**Work to be completed**
Could you write out all the records once more, exactly?

**Transcribed page contents**
---------------

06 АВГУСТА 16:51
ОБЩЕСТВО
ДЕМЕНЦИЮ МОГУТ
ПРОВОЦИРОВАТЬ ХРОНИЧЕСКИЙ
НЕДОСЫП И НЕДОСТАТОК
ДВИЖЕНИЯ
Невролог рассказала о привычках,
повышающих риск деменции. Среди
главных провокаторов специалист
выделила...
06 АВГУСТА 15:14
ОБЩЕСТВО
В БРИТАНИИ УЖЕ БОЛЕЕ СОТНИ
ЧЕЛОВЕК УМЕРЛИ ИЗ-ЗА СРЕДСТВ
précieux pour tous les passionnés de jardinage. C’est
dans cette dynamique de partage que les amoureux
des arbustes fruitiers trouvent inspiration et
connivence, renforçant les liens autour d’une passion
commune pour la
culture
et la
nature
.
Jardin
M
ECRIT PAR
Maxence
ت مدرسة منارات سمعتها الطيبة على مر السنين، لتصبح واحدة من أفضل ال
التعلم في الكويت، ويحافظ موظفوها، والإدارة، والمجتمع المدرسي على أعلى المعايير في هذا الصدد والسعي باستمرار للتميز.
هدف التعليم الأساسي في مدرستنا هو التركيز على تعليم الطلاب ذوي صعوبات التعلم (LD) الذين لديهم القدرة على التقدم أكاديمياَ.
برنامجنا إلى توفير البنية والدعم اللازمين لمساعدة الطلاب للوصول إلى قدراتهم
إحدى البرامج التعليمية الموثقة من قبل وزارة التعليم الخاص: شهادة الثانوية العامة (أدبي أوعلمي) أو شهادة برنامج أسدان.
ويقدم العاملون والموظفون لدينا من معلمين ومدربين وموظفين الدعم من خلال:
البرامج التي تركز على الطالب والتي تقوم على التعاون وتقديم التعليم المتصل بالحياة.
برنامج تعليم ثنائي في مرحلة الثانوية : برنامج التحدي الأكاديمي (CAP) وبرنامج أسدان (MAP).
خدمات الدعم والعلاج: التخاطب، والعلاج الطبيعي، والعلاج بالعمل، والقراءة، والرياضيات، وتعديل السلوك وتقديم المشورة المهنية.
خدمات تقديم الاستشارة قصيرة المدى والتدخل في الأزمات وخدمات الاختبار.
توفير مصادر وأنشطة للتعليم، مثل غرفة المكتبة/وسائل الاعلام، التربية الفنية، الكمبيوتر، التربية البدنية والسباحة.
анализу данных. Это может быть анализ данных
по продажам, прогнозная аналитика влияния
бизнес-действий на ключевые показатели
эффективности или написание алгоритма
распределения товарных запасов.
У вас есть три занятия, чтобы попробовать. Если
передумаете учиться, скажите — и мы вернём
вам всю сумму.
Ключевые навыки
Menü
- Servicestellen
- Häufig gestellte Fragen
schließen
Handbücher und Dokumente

---------------

**Answer to the exercise**
06 АВГУСТА 16:51
ОБЩЕСТВО
ДЕМЕНЦИЮ МОГУТ
ПРОВОЦИРОВАТЬ ХРОНИЧЕСКИЙ
НЕДОСЫП И НЕДОСТАТОК
ДВИЖЕНИЯ
Невролог рассказала о привычках,
повышающих риск деменции. Среди
главных провокаторов специалист
выделила...
06 АВГУСТА 15:14
ОБЩЕСТВО
В БРИТАНИИ УЖЕ БОЛЕЕ СОТНИ
ЧЕЛОВЕК УМЕРЛИ ИЗ-ЗА СРЕДСТВ
précieux pour tous les passionnés de jardinage. C’est
dans cette dynamique de partage que les amoureux
des arbustes fruitiers trouvent inspiration et
connivence, renforçant les liens autour d’une passion
commune pour la
culture
et la
nature
.
Jardin
M
ECRIT PAR
Maxence
ت مدرسة منارات سمعتها الطيبة على مر السنين، لتصبح واحدة من أفضل ال
التعلم في الكويت، ويحافظ موظفوها، والإدارة، والمجتمع المدرسي على أعلى المعايير في هذا الصدد والسعي باستمرار للتميز.
هدف التعليم الأساسي في مدرستنا هو التركيز على تعليم الطلاب ذوي صعوبات التعلم (LD) الذين لديهم القدرة على التقدم أكاديمياَ.
برنامجنا إلى توفير البنية والدعم اللازمين لمساعدة الطلاب للوصول إلى قدراتهم
إحدى البرامج التعليمية الموثقة من قبل وزارة التعليم الخاص: شهادة الثانوية العامة (أدبي أوعلمي) أو شهادة برنامج أسدان.
ويقدم العاملون والموظفون لدينا من معلمين ومدربين وموظفين الدعم من خلال:
البرامج التي تركز على الطالب والتي تقوم على التعاون وتقديم التعليم المتصل بالحياة.
برنامج تعليم ثنائي في مرحلة الثانوية : برنامج التحدي الأكاديمي (CAP) وبرنامج أسدان (MAP).
خدمات الدعم والعلاج: التخاطب، والعلاج الطبيعي، والعلاج بالعمل، والقراءة، والرياضيات، وتعديل السلوك وتقديم المشورة المهنية.
خدمات تقديم الاستشارة قصيرة المدى والتدخل في الأزمات وخدمات الاختبار.
توفير مصادر وأنشطة للتعليم، مثل غرفة المكتبة/وسائل الاعلام، التربية الفنية، الكمبيوتر، التربية البدنية والسباحة.
анализу данных. Это может быть анализ данных
по продажам, прогнозная аналитика влияния
бизнес-действий на ключевые показатели
эффективности или написание алгоритма
распределения товарных запасов.
У вас есть три занятия, чтобы попробовать. Если
передумаете учиться, скажите — и мы вернём
вам всю сумму.
Ключевые навыки
Menü
- Servicestellen
- Häufig gestellte Fragen
schließen
Handbücher und Dokumente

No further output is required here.